La fuga dai partiti consolida il deleterio personalismo della politica dei giorni nostri. Posso capire che a rinnegare i simboli che rappresentano siano i candidati del PD e dintorni. Il centro destra non può cadere nella trappola. Se le cose non vanno nel PDL, non è questo il momento per discuterne. E' urgente chiudere la dannosa parentesi di governo della sinistra a Napoli. Una volta guadagnato il mandato ad amministrare, sarà indispensabile mettere mano alle cose interne, perché si può vincere una campagna elettorale, altra cosa è governare i problemi di Napoli". Così l'On. Erminia Mazzoni, Europarlamentare Ppe-Pdl. "La scandalosa aggressione a Gianni Lettieri, sia fisica che sulla piazza virtuale di FB - prosegue la Presidente Mazzoni - dimostra quanto sia necessario restare uniti. L'alternativa politica alla nostra proposta non esiste. La risposta è la violenza. La solidarietà espressa a parole non basta. La sinistra e i suoi tre diversi candidati sindaco dovrebbero prendere le distanze da un certo tipo di elettorato. Il primo segnale serio sarebbe il ridimensionamento dei toni e un confronto piu" alto sulle cose da fare".

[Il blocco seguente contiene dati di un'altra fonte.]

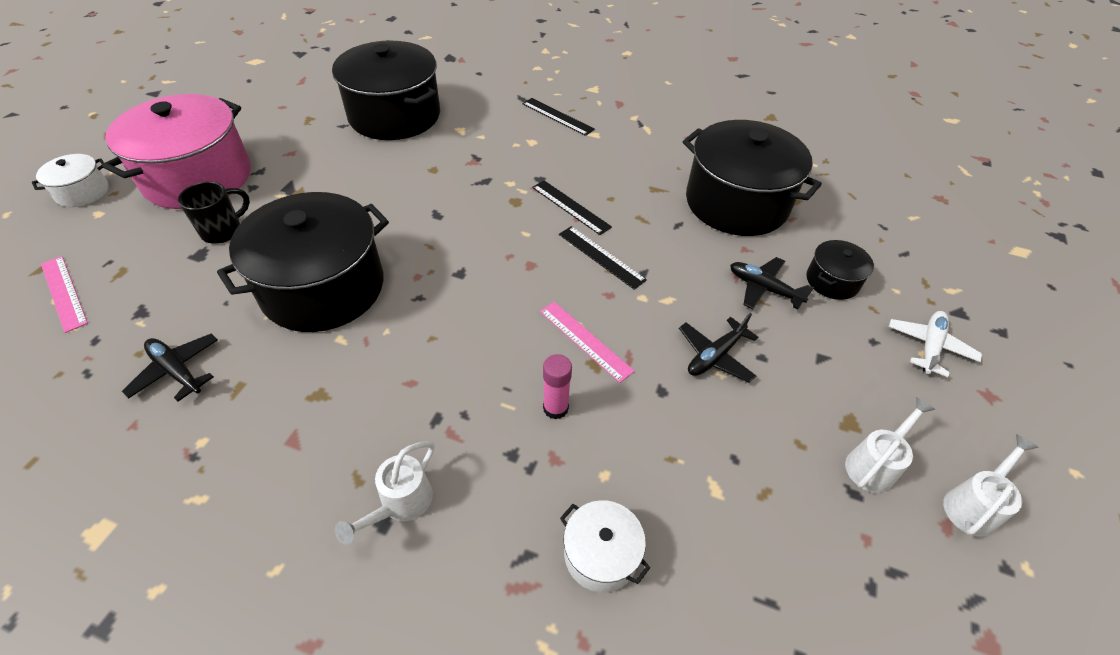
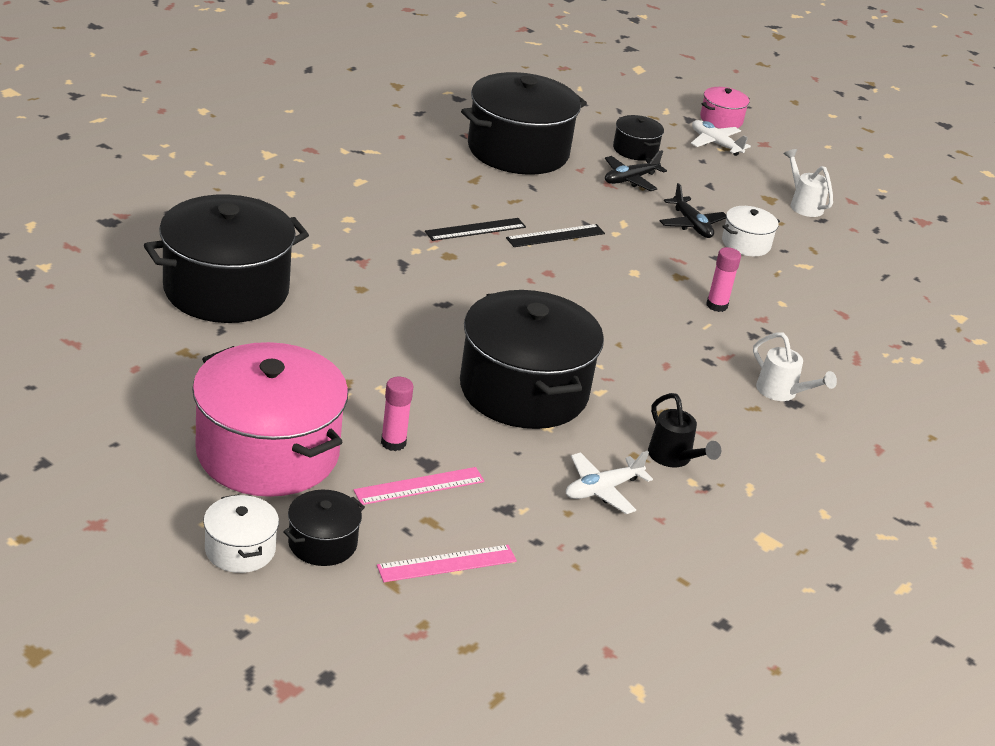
camera: 75 degrees left, 15 degrees down
black plane [122,334,218,401] -> white plane [566,451,653,514]
black mug [178,182,250,244] -> pink glue stick [381,377,414,451]
black ruler [522,98,595,136] -> none
pink ruler [540,302,635,383] -> pink ruler moved to [354,467,485,505]
white pot [560,500,650,593] -> white pot moved to [722,206,780,256]
white watering can [943,434,1039,536] -> none
none -> black pot [283,490,365,566]
none -> black watering can [648,393,721,467]
none -> pink pot [700,87,750,128]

Solidarietà per l' aggressione subita è stata espressa al candidato sindaco del centrodestra Gianni Lettieri dal leader dell' Api Francesco Rutelli, oggi a Napoli. "Ogni forma di violenza - ha detto Rutelli - va bandita da questa campagna elettorale. Sull' ex presidente dell' Unione industriali di Napoli in corsa per il Popolo delle libertà, Rutelli ha detto che "si è presentato come un candidato civico e ha iniziato la sua avventura con Cosentino e Berlusconi. Un candidato - ha aggiunto Rutelli - che non ha saputo chiudere la porta a candidature inaccettabili, sebbene si fosse presentato come un candidato di svolta e discontinuità e questi - ha concluso il leader dell' Api - sono errori che possono pesare molto in una città come Napoli".

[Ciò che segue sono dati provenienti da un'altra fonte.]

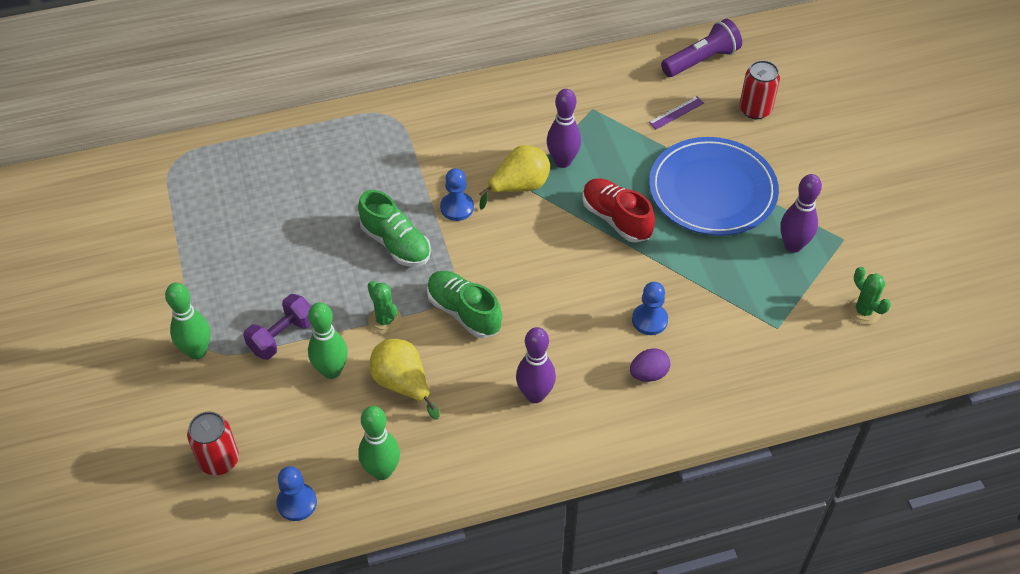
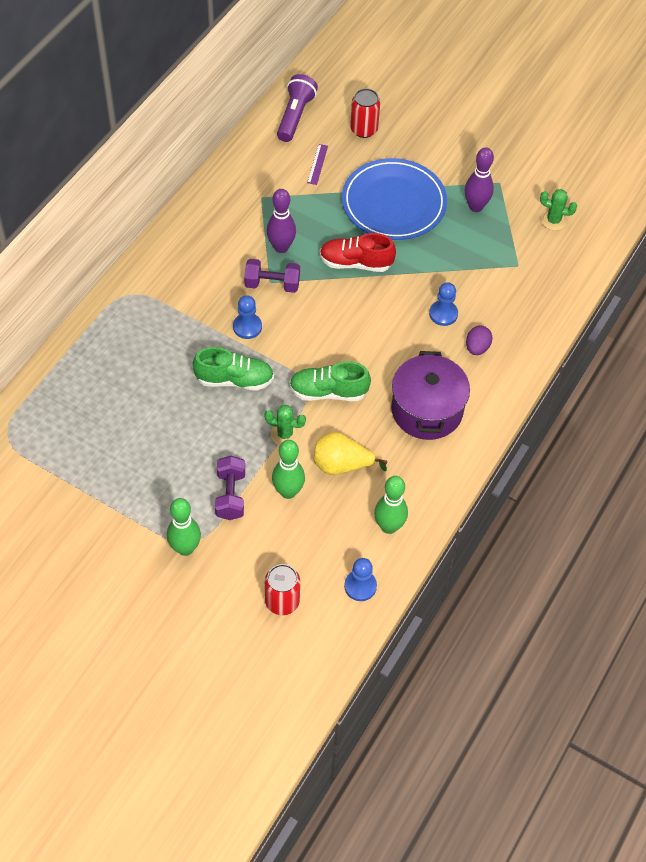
camera: 45 degrees left, 5 degrees up
yellow pear [479,145,550,209] -> purple dumbbell [244,259,300,293]
purple bowling pin [516,327,556,403] -> purple pot [391,351,470,440]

"Desidero inviare all'amico Gianni Lettieri tutta la mia solidarietà per l'ignobile aggressione cui è stato fatto segno nel corso dello svolgimento della sua campagna elettorale. Sono certo che proseguirà con immutato e rinnovato vigore la battaglia per una grande affermazione politica che lo porterà a guidare una città difficile che necessita di discontinuità amministrativa che Lettieri e il centrodestra sono in condizione di garantire". Lo dichiara il ministro delle Infrastrutture e dei Trasporti, Altero Matteoli.

"Piena solidarietà a Lettieri per l'ignobile aggressione che testimonia ancora una volta quale sia l'unica arma di cui dispone la sinistra: l'odio. E' sempre più chiaro che Napoli deve voltare pagina se vuole davvero risolvere i propri problemi". Così in una nota l'On. Francesco Pionati, Segretario Nazionale dell'Alleanza di Centro e portavoce del gruppo di Iniziativa Responsabile.

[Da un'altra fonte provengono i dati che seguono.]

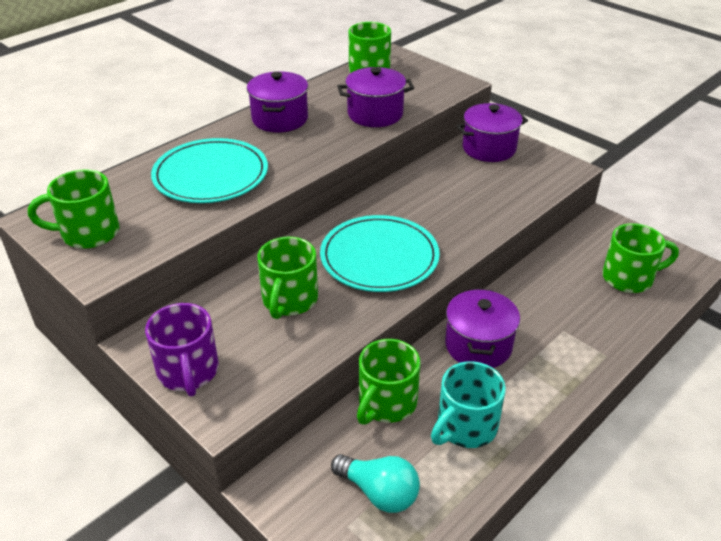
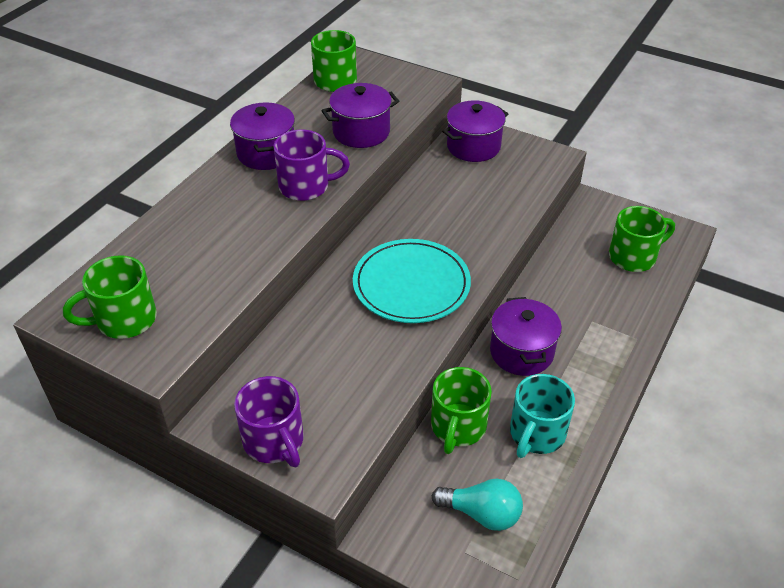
camera: 15 degrees left, 5 degrees up
turquoise plate [151,138,268,203] -> none
green mug [257,237,318,319] -> none
none -> purple mug [273,129,350,201]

Solidarietà al candidato sindaco Gianni Lettieri per l'aggressione subita è stata espressa dal fondatore e responsabile per la Campania del partito Forza del Sud Maurizio Iapicca. "Si tratta - ha spiegato il parlamentare - di un gesto vile, partorito dal clima di tensione creatosi intorno al nostro candidato sindaco. Un gesto da stigmatizzare con forza, attraverso anche l'individuazione e la punizione dei responsabili. Persone che non rappresentano questa città, indegne di vivere in un contesto di civiltà". "A Lettieri vadano la solidarietà mia personale e di tutta Forza del Sud, nella convinzione che con lui sindaco questa città cambierà finalmente volto".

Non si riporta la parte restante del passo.